The Indian Sugar Mills Association has urged the government to free sugarcane pricing in the coming season and voiced concerns against possible controls on sugar sales.
Sugarcane arrears could double to about ₹40,000 crore in the coming season if cane prices continue to be set at artificially high levels even as sugar prices drop, it said.
In separate representations to the Ministry of Food and Public Distribution last week the Association said that sugar mills may not be able to start operations in 2018-19 (October – September) due to mounting losses and arrears owed to farmers.
India too should follow the global norm of linking sugarcane price to 70-75 per cent of revenue from sugar. But mills here pay 90-100 per cent of revenue for cane. With sustained surplus production in recent years, exports are a necessity but high raw material price is a handicap, according to ISMA.
Earlier, the Government-appointed Rangarajan Committee had recommended a revenue sharing model between mills and farmers. Even the Commission for Agricultural Costs and Prices which sets the crop prices has recommended the measure with the provision that when cane price falls below cost of production the gap should be filled from a dedicated fund.
Cash-strapped sugar mills face more losses in the coming season and banks are reluctant to support their working capital, it said.
Despite sugar mills owing farmers around ₹20,000 crore, cane continues to be a preferred crop because of attractive prices. Cane production in the coming season will again support the current year’s surplus sugar production of 320 lakh tonnes (lt) against a domestic consumption of 255 lt. Sugar prices have dropped to about ₹26,000 a tonne, about ₹9000 – 10,000 below the cost of production.
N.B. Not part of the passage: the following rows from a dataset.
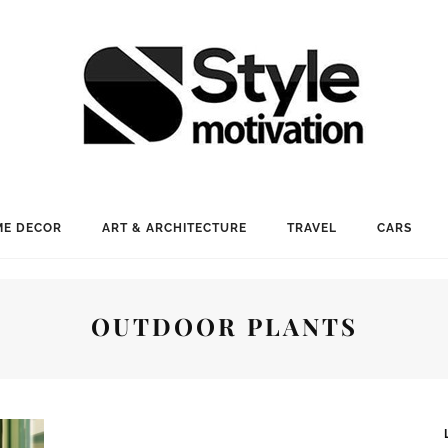
E DECOR
ART & ARCHITECTURE
TRAVEL
CARS
OUTDOOR PLANTS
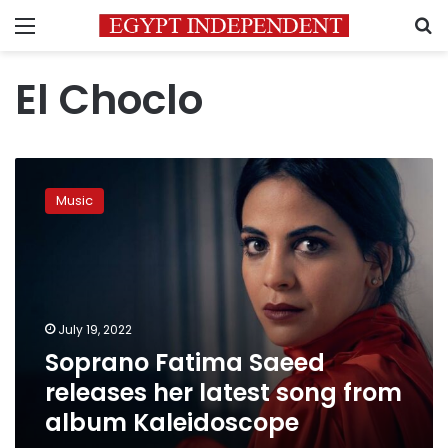
Menu
S
El Choclo
Soprano
Fatima
Music
Saeed
releases
her
latest
song
from
July 19, 2022
album
Soprano Fatima Saeed
Kaleidoscope
releases her latest song from
album Kaleidoscope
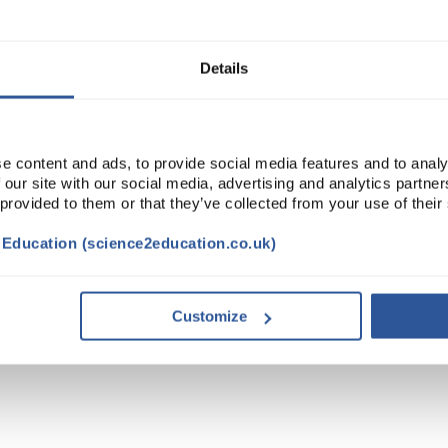
Read more
ADD
Details
e content and ads, to provide social media features and to analy
 our site with our social media, advertising and analytics partn
 provided to them or that they’ve collected from your use of their
t Education (science2education.co.uk)
Customize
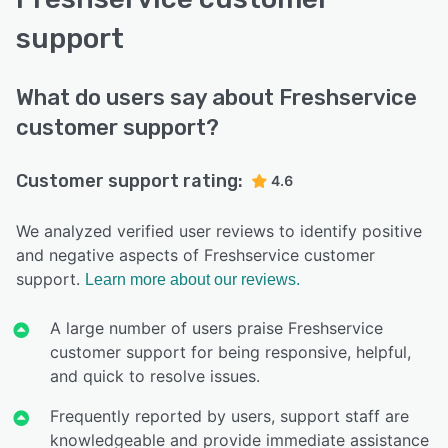
support
What do users say about Freshservice
customer support?
Customer support rating:
4.6
We analyzed verified user reviews to identify positive
and negative aspects of Freshservice customer
support.
Learn more about our reviews.
A large number of users praise Freshservice
customer support for being responsive, helpful,
and quick to resolve issues.
Frequently reported by users, support staff are
knowledgeable and provide immediate assistance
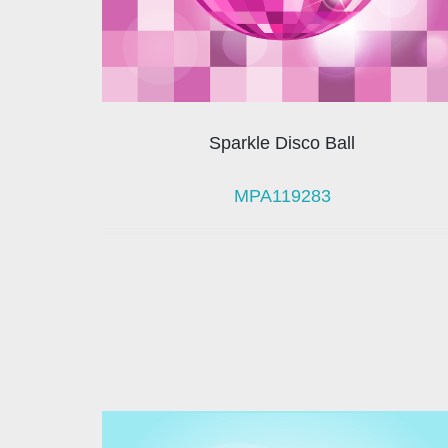
Sparkle Disco Ball
MPA119283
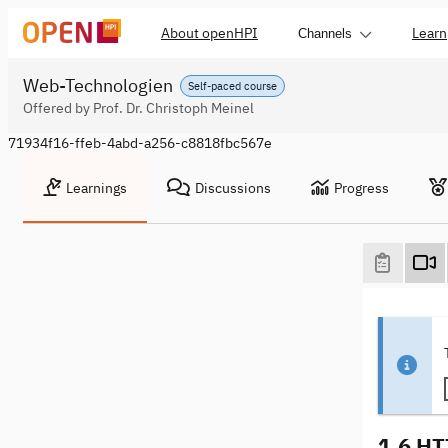
About openHPI
Learn
Channels
Web-Technologien
Self-paced course
Offered by Prof. Dr. Christoph Meinel
71934f16-ffeb-4abd-a256-c8818fbc567e
Learnings
Discussions
Progress
1.6 HT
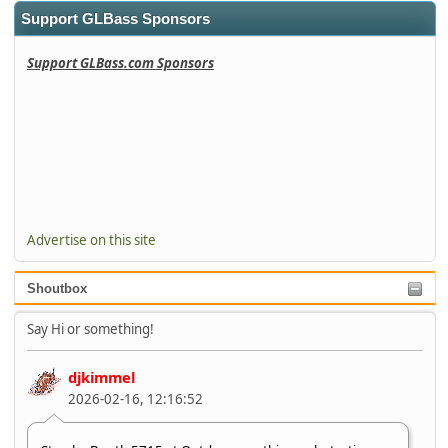
Support GLBass Sponsors
Support GLBass.com Sponsors
Advertise on this site
Shoutbox
Say Hi or something!
djkimmel
2026-02-16, 12:16:52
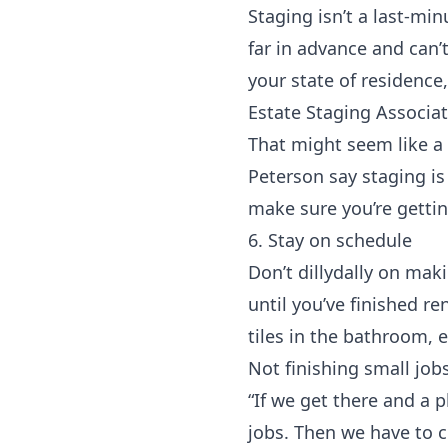
Staging isn’t a last-mi
far in advance and can’
your state of residenc
Estate Staging Associa
That might seem like a
Peterson say staging is
make sure you’re getti
6. Stay on schedule
Don’t dillydally on ma
until you’ve finished r
tiles in the bathroom, et
Not finishing small job
“If we get there and a p
jobs. Then we have to c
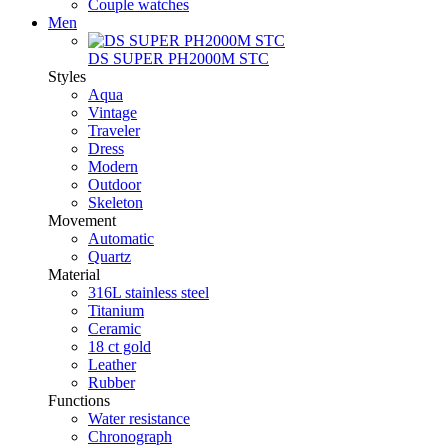
Couple watches
Men
DS SUPER PH2000M STC
Styles
Aqua
Vintage
Traveler
Dress
Modern
Outdoor
Skeleton
Movement
Automatic
Quartz
Material
316L stainless steel
Titanium
Ceramic
18 ct gold
Leather
Rubber
Functions
Water resistance
Chronograph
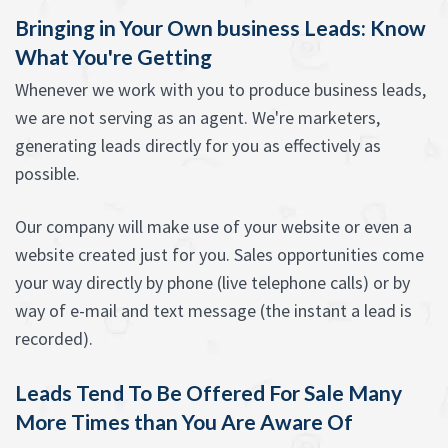
Bringing in Your Own business Leads: Know
What You're Getting
Whenever we work with you to produce business leads,
we are not serving as an agent. We're marketers,
generating leads directly for you as effectively as
possible.
Our company will make use of your website or even a
website created just for you. Sales opportunities come
your way directly by phone (live telephone calls) or by
way of e-mail and text message (the instant a lead is
recorded).
Leads Tend To Be Offered For Sale Many
More Times than You Are Aware Of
The industry has pointed out that if the revenue sharing formula is followed, assuming an average recovery of 10.8 per cent, and sugar price of ₹28,000, the cane price should be ₹2,270. But the government-set price works out to about ₹ 2,900.
No control on releases
The Association also requested the government not to revert to controlled releases of sugar to buoy prices.
It pointed out that two-thirds of the sugar produced is from private sector sugar mills. With an estimated 100 lakh tonnes of stock, the mills are facing storage problems. Sugar control had not worked earlier as mills had either flouted orders or opted for legal remedy.